契約社員は退職金がもらえるのか、気になる人は多いのではないでしょうか。結論からいえば、退職金がもらえるかどうかは、会社次第です。これは正社員も同じです。正社員でも退職金がもらえない場合があります。
本記事では、契約社員は退職金がもらえるのか詳しく紹介します。また、契約社員から正社員へキャリアアップを検討している人に向けて、正社員との違いも紹介していますので、参考にしてください。
・契約社員が退職金をもらえるかどうかは、会社によって異なる。ただし、もらえない場合の方が多い
・契約社員でも正社員と同等の業務をしている場合は、同一労働同一賃金の制度によって退職金がもらえる
・退職金だけでなく雇用期間、勤務地、福利厚生など正社員と異なるものが多い
目次
契約社員は退職金がもらえる?もらえない?
契約社員は退職金がもらえないケースがほとんどです。契約社員だけでなく、正社員であってももらえない場合があります。
- 契約社員は退職金がもらない場合が多い
- 正社員も退職金がもらえない場合がある
- 契約社員以外にも退職金がもらえない雇用形態はある?
それぞれについて見ていきましょう。
契約社員は退職金がもらない場合が多い
契約社員が退職金をもらえるかどうかは、会社によって異なります。ただし、一般的にはもらえない会社が多いため、もらえないと思っておく方が無難です。そもそも退職金については、法律で定められていませんので、会社は支給する義務がありません。
------------
* 課題の指示:
- a) 本文について、次の問いに答えてください。
(i) 退職金がもらえるかどうかは、何次第だと述べられていますか。
(ii) 契約社員でも正社員と同等の業務をしている場合、どの制度によって退職金がもらえるとされていますか。
(iii) 会社に退職金を支給する義務がないのはなぜだと述べられていますか。
- b) 本文のうち、「それぞれについて見ていきましょう。」で始まり「は支給する義務がありません。」で終わる部分を、一字一句違えずに書き写してください。
------------
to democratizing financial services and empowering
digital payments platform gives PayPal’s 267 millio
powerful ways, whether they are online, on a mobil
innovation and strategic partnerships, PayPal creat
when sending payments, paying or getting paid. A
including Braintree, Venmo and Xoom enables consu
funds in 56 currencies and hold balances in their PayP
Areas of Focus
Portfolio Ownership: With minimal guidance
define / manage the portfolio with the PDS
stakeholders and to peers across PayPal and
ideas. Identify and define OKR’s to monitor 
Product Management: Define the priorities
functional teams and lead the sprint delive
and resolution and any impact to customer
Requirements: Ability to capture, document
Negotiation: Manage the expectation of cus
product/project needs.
------------
* 課題の解答:
- a)
(i) 会社次第です。
(ii) 同一労働同一賃金の制度です。
(iii) 退職金については法律で定められていないためです。

- b)
それぞれについて見ていきましょう。
契約社員は退職金がもらない場合が多い
契約社員が退職金をもらえるかどうかは、会社によって異なります。ただし、一般的にはもらえない会社が多いため、もらえないと思っておく方が無難です。そもそも退職金については、法律で定められていませんので、会社は支給する義務がありません。